**EXTRACTED RECORDS:**
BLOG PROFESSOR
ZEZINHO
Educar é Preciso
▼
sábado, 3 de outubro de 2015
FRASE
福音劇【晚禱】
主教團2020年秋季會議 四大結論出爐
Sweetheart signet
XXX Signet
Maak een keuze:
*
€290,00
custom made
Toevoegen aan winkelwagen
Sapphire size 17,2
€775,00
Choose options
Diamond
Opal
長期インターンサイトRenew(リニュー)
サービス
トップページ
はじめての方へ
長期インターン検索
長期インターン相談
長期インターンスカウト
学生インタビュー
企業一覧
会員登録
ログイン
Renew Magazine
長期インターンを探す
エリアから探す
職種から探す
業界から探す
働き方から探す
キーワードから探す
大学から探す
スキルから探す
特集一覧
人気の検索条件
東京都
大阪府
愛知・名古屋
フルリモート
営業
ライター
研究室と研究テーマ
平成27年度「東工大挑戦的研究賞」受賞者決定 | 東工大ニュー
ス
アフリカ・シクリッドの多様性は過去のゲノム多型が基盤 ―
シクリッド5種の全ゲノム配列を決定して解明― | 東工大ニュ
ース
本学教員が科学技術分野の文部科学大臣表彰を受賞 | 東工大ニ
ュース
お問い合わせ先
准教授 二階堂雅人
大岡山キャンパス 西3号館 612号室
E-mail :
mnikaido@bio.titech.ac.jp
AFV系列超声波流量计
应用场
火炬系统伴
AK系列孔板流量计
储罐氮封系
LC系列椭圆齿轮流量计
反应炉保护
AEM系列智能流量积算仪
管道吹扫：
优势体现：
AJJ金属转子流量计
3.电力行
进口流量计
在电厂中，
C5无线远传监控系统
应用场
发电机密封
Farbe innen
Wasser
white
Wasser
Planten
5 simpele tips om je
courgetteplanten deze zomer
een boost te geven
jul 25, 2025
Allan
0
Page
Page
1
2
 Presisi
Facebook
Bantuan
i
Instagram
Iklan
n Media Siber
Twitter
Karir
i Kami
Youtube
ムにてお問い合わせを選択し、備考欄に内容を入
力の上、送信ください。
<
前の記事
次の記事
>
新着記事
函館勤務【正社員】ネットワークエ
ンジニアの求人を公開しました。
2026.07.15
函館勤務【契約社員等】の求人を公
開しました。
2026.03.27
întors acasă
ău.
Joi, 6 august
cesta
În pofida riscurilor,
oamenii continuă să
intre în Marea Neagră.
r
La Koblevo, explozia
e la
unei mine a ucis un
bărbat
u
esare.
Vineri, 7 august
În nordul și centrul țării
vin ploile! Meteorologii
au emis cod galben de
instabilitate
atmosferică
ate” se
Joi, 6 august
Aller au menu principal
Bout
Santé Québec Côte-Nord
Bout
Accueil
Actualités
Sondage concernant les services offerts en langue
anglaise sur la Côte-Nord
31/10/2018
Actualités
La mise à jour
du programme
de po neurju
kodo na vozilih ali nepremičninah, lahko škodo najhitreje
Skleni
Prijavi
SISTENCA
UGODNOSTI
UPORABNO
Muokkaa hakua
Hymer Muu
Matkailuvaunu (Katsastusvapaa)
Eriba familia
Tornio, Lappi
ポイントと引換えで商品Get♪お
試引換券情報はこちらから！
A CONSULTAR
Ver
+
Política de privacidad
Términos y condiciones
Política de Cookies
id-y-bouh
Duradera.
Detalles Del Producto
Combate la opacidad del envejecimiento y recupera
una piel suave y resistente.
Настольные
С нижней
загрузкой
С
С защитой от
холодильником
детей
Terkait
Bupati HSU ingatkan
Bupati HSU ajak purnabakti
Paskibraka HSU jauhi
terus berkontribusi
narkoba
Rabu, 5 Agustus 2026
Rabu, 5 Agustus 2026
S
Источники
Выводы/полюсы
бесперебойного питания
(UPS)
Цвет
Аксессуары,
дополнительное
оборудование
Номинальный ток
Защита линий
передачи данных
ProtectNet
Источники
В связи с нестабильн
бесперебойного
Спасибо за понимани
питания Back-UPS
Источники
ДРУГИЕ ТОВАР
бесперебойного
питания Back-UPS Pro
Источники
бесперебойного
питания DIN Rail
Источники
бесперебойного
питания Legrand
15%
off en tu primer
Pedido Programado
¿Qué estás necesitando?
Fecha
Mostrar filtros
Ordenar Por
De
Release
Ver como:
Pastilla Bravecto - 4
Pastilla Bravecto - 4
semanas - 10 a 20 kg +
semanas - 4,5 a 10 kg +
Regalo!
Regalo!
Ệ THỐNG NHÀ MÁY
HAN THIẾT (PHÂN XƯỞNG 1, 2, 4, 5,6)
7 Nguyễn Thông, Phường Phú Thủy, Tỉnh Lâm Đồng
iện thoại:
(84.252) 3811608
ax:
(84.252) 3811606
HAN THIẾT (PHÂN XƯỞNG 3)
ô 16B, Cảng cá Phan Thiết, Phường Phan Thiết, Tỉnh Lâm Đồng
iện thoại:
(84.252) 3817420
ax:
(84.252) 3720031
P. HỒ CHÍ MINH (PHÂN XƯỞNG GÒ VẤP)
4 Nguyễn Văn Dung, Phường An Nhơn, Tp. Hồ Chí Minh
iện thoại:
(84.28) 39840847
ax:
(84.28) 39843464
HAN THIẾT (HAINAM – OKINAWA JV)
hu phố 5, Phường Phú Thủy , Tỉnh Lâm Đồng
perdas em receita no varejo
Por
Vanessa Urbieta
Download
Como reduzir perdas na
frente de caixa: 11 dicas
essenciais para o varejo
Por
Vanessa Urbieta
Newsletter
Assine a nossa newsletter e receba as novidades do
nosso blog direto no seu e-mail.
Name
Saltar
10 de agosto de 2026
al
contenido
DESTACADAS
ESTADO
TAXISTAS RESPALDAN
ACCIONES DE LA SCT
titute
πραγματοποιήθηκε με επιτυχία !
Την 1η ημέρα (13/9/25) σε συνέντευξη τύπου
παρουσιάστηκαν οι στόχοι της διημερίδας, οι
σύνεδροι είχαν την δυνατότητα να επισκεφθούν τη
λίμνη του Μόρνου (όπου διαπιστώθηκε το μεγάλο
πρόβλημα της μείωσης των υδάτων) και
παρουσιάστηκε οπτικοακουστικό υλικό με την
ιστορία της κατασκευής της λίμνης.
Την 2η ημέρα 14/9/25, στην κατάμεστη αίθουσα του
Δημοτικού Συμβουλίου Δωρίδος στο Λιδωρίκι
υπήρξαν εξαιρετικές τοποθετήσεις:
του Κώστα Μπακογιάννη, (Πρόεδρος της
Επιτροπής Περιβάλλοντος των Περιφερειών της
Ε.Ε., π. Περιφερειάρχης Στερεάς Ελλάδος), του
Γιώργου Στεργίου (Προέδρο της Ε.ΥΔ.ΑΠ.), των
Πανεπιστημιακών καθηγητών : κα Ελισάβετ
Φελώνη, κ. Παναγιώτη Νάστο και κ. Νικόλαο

**WHAT THE TASK REQUIRES:** Copy out all of the data above line for line, keeping every character, space, and line break the same.

**ANSWER:**
BLOG PROFESSOR
ZEZINHO
Educar é Preciso
▼
sábado, 3 de outubro de 2015
FRASE
福音劇【晚禱】
主教團2020年秋季會議 四大結論出爐
Sweetheart signet
XXX Signet
Maak een keuze:
*
€290,00
custom made
Toevoegen aan winkelwagen
Sapphire size 17,2
€775,00
Choose options
Diamond
Opal
長期インターンサイトRenew(リニュー)
サービス
トップページ
はじめての方へ
長期インターン検索
長期インターン相談
長期インターンスカウト
学生インタビュー
企業一覧
会員登録
ログイン
Renew Magazine
長期インターンを探す
エリアから探す
職種から探す
業界から探す
働き方から探す
キーワードから探す
大学から探す
スキルから探す
特集一覧
人気の検索条件
東京都
大阪府
愛知・名古屋
フルリモート
営業
ライター
研究室と研究テーマ
平成27年度「東工大挑戦的研究賞」受賞者決定 | 東工大ニュー
ス
アフリカ・シクリッドの多様性は過去のゲノム多型が基盤 ―
シクリッド5種の全ゲノム配列を決定して解明― | 東工大ニュ
ース
本学教員が科学技術分野の文部科学大臣表彰を受賞 | 東工大ニ
ュース
お問い合わせ先
准教授 二階堂雅人
大岡山キャンパス 西3号館 612号室
E-mail :
mnikaido@bio.titech.ac.jp
AFV系列超声波流量计
应用场
火炬系统伴
AK系列孔板流量计
储罐氮封系
LC系列椭圆齿轮流量计
反应炉保护
AEM系列智能流量积算仪
管道吹扫：
优势体现：
AJJ金属转子流量计
3.电力行
进口流量计
在电厂中，
C5无线远传监控系统
应用场
发电机密封
Farbe innen
Wasser
white
Wasser
Planten
5 simpele tips om je
courgetteplanten deze zomer
een boost te geven
jul 25, 2025
Allan
0
Page
Page
1
2
 Presisi
Facebook
Bantuan
i
Instagram
Iklan
n Media Siber
Twitter
Karir
i Kami
Youtube
ムにてお問い合わせを選択し、備考欄に内容を入
力の上、送信ください。
<
前の記事
次の記事
>
新着記事
函館勤務【正社員】ネットワークエ
ンジニアの求人を公開しました。
2026.07.15
函館勤務【契約社員等】の求人を公
開しました。
2026.03.27
întors acasă
ău.
Joi, 6 august
cesta
În pofida riscurilor,
oamenii continuă să
intre în Marea Neagră.
r
La Koblevo, explozia
e la
unei mine a ucis un
bărbat
u
esare.
Vineri, 7 august
În nordul și centrul țării
vin ploile! Meteorologii
au emis cod galben de
instabilitate
atmosferică
ate” se
Joi, 6 august
Aller au menu principal
Bout
Santé Québec Côte-Nord
Bout
Accueil
Actualités
Sondage concernant les services offerts en langue
anglaise sur la Côte-Nord
31/10/2018
Actualités
La mise à jour
du programme
de po neurju
kodo na vozilih ali nepremičninah, lahko škodo najhitreje
Skleni
Prijavi
SISTENCA
UGODNOSTI
UPORABNO
Muokkaa hakua
Hymer Muu
Matkailuvaunu (Katsastusvapaa)
Eriba familia
Tornio, Lappi
ポイントと引換えで商品Get♪お
試引換券情報はこちらから！
A CONSULTAR
Ver
+
Política de privacidad
Términos y condiciones
Política de Cookies
id-y-bouh
Duradera.
Detalles Del Producto
Combate la opacidad del envejecimiento y recupera
una piel suave y resistente.
Настольные
С нижней
загрузкой
С
С защитой от
холодильником
детей
Terkait
Bupati HSU ingatkan
Bupati HSU ajak purnabakti
Paskibraka HSU jauhi
terus berkontribusi
narkoba
Rabu, 5 Agustus 2026
Rabu, 5 Agustus 2026
S
Источники
Выводы/полюсы
бесперебойного питания
(UPS)
Цвет
Аксессуары,
дополнительное
оборудование
Номинальный ток
Защита линий
передачи данных
ProtectNet
Источники
В связи с нестабильн
бесперебойного
Спасибо за понимани
питания Back-UPS
Источники
ДРУГИЕ ТОВАР
бесперебойного
питания Back-UPS Pro
Источники
бесперебойного
питания DIN Rail
Источники
бесперебойного
питания Legrand
15%
off en tu primer
Pedido Programado
¿Qué estás necesitando?
Fecha
Mostrar filtros
Ordenar Por
De
Release
Ver como:
Pastilla Bravecto - 4
Pastilla Bravecto - 4
semanas - 10 a 20 kg +
semanas - 4,5 a 10 kg +
Regalo!
Regalo!
Ệ THỐNG NHÀ MÁY
HAN THIẾT (PHÂN XƯỞNG 1, 2, 4, 5,6)
7 Nguyễn Thông, Phường Phú Thủy, Tỉnh Lâm Đồng
iện thoại:
(84.252) 3811608
ax:
(84.252) 3811606
HAN THIẾT (PHÂN XƯỞNG 3)
ô 16B, Cảng cá Phan Thiết, Phường Phan Thiết, Tỉnh Lâm Đồng
iện thoại:
(84.252) 3817420
ax:
(84.252) 3720031
P. HỒ CHÍ MINH (PHÂN XƯỞNG GÒ VẤP)
4 Nguyễn Văn Dung, Phường An Nhơn, Tp. Hồ Chí Minh
iện thoại:
(84.28) 39840847
ax:
(84.28) 39843464
HAN THIẾT (HAINAM – OKINAWA JV)
hu phố 5, Phường Phú Thủy , Tỉnh Lâm Đồng
perdas em receita no varejo
Por
Vanessa Urbieta
Download
Como reduzir perdas na
frente de caixa: 11 dicas
essenciais para o varejo
Por
Vanessa Urbieta
Newsletter
Assine a nossa newsletter e receba as novidades do
nosso blog direto no seu e-mail.
Name
Saltar
10 de agosto de 2026
al
contenido
DESTACADAS
ESTADO
TAXISTAS RESPALDAN
ACCIONES DE LA SCT
titute
πραγματοποιήθηκε με επιτυχία !
Την 1η ημέρα (13/9/25) σε συνέντευξη τύπου
παρουσιάστηκαν οι στόχοι της διημερίδας, οι
σύνεδροι είχαν την δυνατότητα να επισκεφθούν τη
λίμνη του Μόρνου (όπου διαπιστώθηκε το μεγάλο
πρόβλημα της μείωσης των υδάτων) και
παρουσιάστηκε οπτικοακουστικό υλικό με την
ιστορία της κατασκευής της λίμνης.
Την 2η ημέρα 14/9/25, στην κατάμεστη αίθουσα του
Δημοτικού Συμβουλίου Δωρίδος στο Λιδωρίκι
υπήρξαν εξαιρετικές τοποθετήσεις:
του Κώστα Μπακογιάννη, (Πρόεδρος της
Επιτροπής Περιβάλλοντος των Περιφερειών της
Ε.Ε., π. Περιφερειάρχης Στερεάς Ελλάδος), του
Γιώργου Στεργίου (Προέδρο της Ε.ΥΔ.ΑΠ.), των
Πανεπιστημιακών καθηγητών : κα Ελισάβετ
Φελώνη, κ. Παναγιώτη Νάστο και κ. Νικόλαο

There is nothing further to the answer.